Full Report for Listed Buildings


Summary Description of a Listed Buildings


Reference Number
11491
Building Number
 
Grade
II*  
Status
Designated  
Date of Designation
22/08/1975  
Date of Amendment
12/11/2002  
Name of Property
Dowlais Works Blast Engine House  
Address
 

Location


Unitary Authority
Merthyr Tydfil  
Community
Dowlais  
Town
Merthyr Tydfil  
Locality
Dowlais  
Easting
306909  
Northing
207739  
Street Side
 
Location
Situated on the SE side of the High Street some 150m SW of the former Guest Memorial Library.  

Description


Broad Class
Industrial  
Period
 

History
Blowing engine house of 1905-7 built for Guest, Keen & Nettlefold to provide blast for the new blast furnace plant at the Dowlais Works completed in 1909. The building is 54m long and 15m high and had 3 blowing engines of vertical compound condensing quarter crank type with Corliss Gear for steam and Southwark Valve Gear for air. Iron and steel making stopped in Dowlais in 1930 and the bulk of the Dowlais Works closed in 1936. The building was used for offices and storage in the late C20 by the OP Chocolate Factory and at the time of survey was unused.  

Exterior
Very large industrial building in red brick with yellow dressings and hipped roof behind parapet. Apparently of 2-storeys, a high lower floor and attic but actually a single space within. Nine-bay side walls, 3-bay end walls, the bays divided by piers with yellow brick quoins. Rubble stone plinth, double yellow-brick string course under upper windows and similar triple course under parapet. Lower openings are long, arch-headed with yellow brick rusticated surrounds and arches with stone impost and key blocks. Third-length windows in bays 1, 2 and 9, quarter-length window in bay 5, with lintel below at mid height over recessed walling with yellow-brick arch and fanlight over narrower C20 door (early photographs show a tall arch under the window here). Bay 9 has yellow-brick arched doorway, infilled with C20 small door. Upper level has similar but short windows. Original metal glazing survives at this level with small panes and radiating bars.
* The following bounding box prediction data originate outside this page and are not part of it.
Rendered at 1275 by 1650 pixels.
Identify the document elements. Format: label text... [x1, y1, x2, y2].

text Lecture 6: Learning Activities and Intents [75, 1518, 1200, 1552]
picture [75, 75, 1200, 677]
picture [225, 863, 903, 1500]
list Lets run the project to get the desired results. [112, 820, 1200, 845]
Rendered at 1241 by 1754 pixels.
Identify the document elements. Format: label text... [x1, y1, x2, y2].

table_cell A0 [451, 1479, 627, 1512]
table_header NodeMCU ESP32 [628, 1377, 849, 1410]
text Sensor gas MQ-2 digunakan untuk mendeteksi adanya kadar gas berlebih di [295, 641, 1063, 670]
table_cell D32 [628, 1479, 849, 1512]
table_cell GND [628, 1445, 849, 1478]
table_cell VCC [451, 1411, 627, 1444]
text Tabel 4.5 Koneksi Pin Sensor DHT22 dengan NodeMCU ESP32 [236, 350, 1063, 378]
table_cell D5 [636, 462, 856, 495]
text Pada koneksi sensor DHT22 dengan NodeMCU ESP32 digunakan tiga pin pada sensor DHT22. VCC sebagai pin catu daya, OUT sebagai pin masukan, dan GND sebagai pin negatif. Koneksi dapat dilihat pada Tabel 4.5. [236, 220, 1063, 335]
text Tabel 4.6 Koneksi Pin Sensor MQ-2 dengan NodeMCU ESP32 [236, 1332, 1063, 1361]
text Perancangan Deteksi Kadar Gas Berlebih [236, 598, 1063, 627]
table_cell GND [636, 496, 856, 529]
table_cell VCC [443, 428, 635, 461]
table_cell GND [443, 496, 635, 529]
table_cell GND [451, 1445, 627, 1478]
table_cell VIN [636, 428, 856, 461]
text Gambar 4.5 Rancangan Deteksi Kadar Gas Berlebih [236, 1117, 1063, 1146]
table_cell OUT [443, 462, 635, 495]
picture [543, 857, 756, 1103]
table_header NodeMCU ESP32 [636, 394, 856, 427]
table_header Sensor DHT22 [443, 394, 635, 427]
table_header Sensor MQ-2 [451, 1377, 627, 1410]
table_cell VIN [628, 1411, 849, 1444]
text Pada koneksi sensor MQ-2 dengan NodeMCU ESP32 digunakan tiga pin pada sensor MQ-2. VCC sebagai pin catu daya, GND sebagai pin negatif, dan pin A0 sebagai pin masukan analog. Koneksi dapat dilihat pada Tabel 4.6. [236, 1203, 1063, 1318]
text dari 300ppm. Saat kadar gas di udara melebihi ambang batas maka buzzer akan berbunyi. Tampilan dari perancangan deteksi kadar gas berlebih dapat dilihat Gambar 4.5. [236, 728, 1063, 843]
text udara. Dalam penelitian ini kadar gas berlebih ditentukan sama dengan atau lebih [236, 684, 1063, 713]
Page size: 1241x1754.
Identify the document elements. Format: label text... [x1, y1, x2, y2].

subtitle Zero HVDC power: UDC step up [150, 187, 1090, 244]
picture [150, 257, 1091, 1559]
Rear NW side has the same upper windows but blank long yellow-brick arched panels to each lower bay with 2 yellow-brick blank roundels over each panel, all with stone key and impost blocks. Centre bay has roundels over cast-iron portico with 2 columns each side, corniced flat top similar double-column responds. Two further shorter columns stand on flat roof. Cambered-headed yellow-brick doorway within. The bays each side of centre have only one roundel over the panel and that asymmetrically set, but in mirror image. End elevations are similar to main front at NW, and plain at SE with just blank yellow-brick framed panels to upper level and 2 oddly random roundel windows below.  

Interior
Not inspected.  

Reason for designation
Listed II* as one of the now rare blast engine houses in Wales and as an industrial building of very large scale, architecturally-treated.